ABBA Gold: Greatest Hits, is first and foremost a celebration of great pop music. It’s been pointed out many times that there is no form of music more under appreciated than the pop single. As broad and diverse as pop music is, many have dipped their toes into the churning oceans of commerciality, but few have managed to expand that into enduring commercial success in the singles chart in the same way that ABBA did.

ABBA were absolute masters of blending dramatic narratives, commercial hooks, cutting edge production methods and icily enunciated vocals, and from the moment they stepped on to the stage at the 1974 Eurovision Song Contest, until they disbanded in 1982, they released an unparalleled series of irresistible hit singles, which were collated in the early 90s in non chronological, but oddly pleasing order on ABBA Gold.

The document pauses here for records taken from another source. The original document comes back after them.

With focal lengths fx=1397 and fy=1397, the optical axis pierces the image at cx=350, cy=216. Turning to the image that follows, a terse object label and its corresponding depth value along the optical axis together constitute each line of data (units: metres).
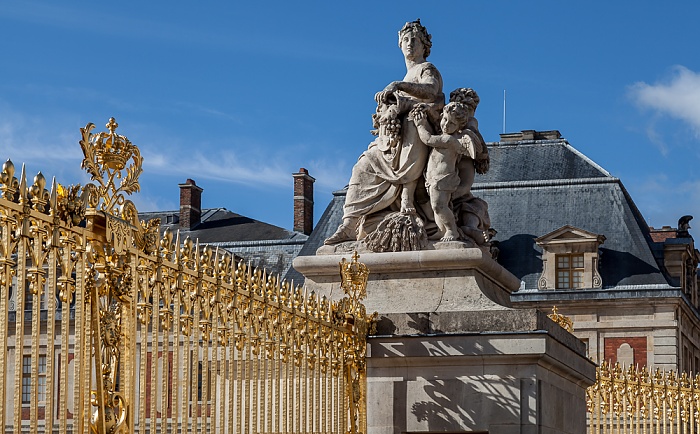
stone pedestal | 9.38
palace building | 39.94
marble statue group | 10.01
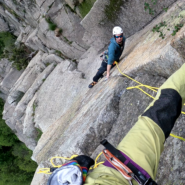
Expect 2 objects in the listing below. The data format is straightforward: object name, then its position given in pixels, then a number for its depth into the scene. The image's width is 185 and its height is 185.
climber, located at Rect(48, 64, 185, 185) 1.76
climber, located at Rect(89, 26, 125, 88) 5.56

It wasn’t all plain sailing of course. Following the huge success of “Waterloo” in 1974 (still an absolutely brilliant pop song and enough justification on its own for existence of the Eurovision Song Contest), they had minimal success with their subsequent singles until 75’s “S.O.S.”, a fantastically dramatic tune which lodged ABBA into the collective conscious of single buyers. The rest of the 70s would see ABBA reign supreme at the top of the single charts, as their career outlasted those of many more ‘serious’ acts and quietly inspiring everyone from Elvis Costello, to Echo and The Bunnymen. Hell, even the mighty Led Zeppelin recorded In Through the Out Door at ABBA’s studio, because it was pretty much the finest in Europe and had the best ‘sound’.

Arguably, the only reason ABBA stopped having hit singles was that they split up – Benny Andersson and Björn Ulvaeus’s later success in writing hit musicals is proof enough of that – but despite a minor blip in the latter half of the 80s, the ABBA brand remained consistently popular, once again peaking with the original release of ABBA Gold, and to be honest, it’s been going from strength to strength since then. A few years back, Agnetha Fältskog returned to the music scene after a number of years of self-imposed exile, and Andersson and Ulvaeus have been riding their collective vaults for archival material, the first evidence of which was a well received live album. While it was Fältskog who always had the reputation for being elusive and enigmatic, it is Frida who has managed to largely evade the public eye in recent years, despite being a co-shareholder along with Andersson and Ulvaeus in their mega-successful Mamma Mia musical.

Only a sour-faced killjoy would dispute the greatness of ABBA as a singles act, and the majority of ‘serious’ musical acts would happily hack off limbs to create as perfect an intro to a song as that to “Mamma Mia”. Too frequently ABBA have been dismissed as disposable froth-pop confectionary, when in reality, their material frequently had considerably more depth and scope than their critics would like to admit, and despite precious few of the acts that they inspired having even a fraction of their individual talents, their influence on Europop has been all encompassing. While ABBA’s studio albums certainly have their fans, it was the format of the pop single that they absolutely mastered, and as such, ABBA Gold is pretty much all the ABBA that many of us will ever need, and the fact that, almost 25 years after it’s initial release, it remains unsurpassed as one of the great singles compilations, and contains all the evidence required to demonstrate that only a fool would underestimate ABBA.